Scientific classification
- Kingdom: Animalia
- Phylum: Chordata
- Class: Aves
- Order: Passeriformes
- Family: Remizidae
- Genus: Remiz
- Species: R. macronyx
- Binomial name: Remiz macronyx (Severtzov, 1873)
- Synonyms: Remiz pendulinus

= Black-headed penduline tit =

- Genus: Remiz
- Species: macronyx
- Authority: (Severtzov, 1873)
- Conservation status: LC
- Synonyms: Remiz pendulinus

Species of bird

The black-headed penduline tit (Remiz macronyx) is a species of bird in the family Remizidae.

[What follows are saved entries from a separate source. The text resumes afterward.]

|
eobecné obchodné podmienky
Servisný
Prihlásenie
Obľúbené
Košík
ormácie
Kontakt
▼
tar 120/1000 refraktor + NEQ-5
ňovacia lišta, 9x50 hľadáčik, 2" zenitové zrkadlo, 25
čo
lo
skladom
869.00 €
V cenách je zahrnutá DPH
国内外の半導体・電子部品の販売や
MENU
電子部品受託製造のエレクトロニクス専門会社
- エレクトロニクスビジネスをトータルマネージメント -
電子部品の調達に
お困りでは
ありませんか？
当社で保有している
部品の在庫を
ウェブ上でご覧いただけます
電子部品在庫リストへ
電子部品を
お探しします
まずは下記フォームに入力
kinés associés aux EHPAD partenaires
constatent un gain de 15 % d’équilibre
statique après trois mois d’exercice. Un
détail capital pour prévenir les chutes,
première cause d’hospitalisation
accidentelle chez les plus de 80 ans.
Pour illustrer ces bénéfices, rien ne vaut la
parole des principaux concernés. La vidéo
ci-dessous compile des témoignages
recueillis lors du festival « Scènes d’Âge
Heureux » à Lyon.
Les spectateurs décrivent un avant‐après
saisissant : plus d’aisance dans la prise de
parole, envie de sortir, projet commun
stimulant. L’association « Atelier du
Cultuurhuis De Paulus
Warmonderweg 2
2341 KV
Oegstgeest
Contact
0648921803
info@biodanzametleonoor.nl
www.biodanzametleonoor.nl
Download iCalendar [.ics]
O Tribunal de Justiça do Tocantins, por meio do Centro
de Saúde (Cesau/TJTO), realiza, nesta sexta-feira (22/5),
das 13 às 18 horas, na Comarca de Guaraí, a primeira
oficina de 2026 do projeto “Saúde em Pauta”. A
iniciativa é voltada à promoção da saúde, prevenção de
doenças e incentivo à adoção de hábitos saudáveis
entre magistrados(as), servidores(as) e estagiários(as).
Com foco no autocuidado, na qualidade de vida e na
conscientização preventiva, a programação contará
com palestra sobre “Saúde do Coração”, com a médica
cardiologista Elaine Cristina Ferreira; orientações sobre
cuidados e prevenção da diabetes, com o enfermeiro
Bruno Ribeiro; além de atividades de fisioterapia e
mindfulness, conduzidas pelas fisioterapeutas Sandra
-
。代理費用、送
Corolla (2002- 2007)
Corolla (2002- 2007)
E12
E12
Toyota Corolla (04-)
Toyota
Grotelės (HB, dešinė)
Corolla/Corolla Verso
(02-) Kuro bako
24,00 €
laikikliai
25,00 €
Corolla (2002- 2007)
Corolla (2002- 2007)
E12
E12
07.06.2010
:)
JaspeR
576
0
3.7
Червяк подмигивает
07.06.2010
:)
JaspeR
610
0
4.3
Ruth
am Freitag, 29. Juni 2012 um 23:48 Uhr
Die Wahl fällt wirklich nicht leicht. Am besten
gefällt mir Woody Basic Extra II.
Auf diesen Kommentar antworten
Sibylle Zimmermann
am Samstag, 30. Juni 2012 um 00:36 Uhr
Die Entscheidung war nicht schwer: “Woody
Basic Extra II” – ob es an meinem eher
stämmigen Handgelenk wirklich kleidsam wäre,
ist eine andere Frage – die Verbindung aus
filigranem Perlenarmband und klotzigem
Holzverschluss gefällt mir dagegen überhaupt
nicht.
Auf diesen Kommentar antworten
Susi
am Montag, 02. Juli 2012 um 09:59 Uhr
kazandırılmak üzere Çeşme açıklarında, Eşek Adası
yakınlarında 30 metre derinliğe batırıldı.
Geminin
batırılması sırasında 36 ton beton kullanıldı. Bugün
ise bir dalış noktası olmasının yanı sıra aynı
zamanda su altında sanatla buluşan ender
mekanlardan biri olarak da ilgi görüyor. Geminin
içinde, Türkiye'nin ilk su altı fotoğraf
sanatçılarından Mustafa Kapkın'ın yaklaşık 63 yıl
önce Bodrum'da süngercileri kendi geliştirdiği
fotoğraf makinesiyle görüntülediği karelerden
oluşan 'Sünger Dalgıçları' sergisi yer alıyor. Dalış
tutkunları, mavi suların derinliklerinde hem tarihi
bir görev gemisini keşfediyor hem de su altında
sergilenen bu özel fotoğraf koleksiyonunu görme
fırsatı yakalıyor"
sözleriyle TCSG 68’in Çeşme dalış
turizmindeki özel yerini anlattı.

It is found in Central Asia in reed beds along lakes or rivers. Its distribution is fragmented. It is the least thoroughly-documented bird in the Remiz genus, and has been described as one of the most poorly-known birds in Central Asia.

== Diet ==
It is omnivorous.

== Taxonomy ==
Four subspecies are recognised:
- Remiz macronyx macronyx (Severtsov, 1873) – southwest Kazakhstan, Uzbekistan, north & southeast Turkmenistan, Tajikistan, and northeast Afghanistan.
- Remiz macronyx neglectus (Zarudny, 1908) – north Iran and south Turkmenistan. Its males typically have heads more fully covered in black plumage, with fewer traces of the chestnut seen in other subspecies.
- Remiz macronyx nigricans (Zarudny, 1908) – southeast Iran and southwest Afghanistan. It is generally believed to have gone extinct. It had a dark head and a chestnut body.
- Remiz macronyx ssaposhnikowi (Johansen, HE, 1907) – southeast Kazakhstan

The IUCN considers R. macronyx to be a synonym of Remiz pendulinus, the Eurasian penduline tit.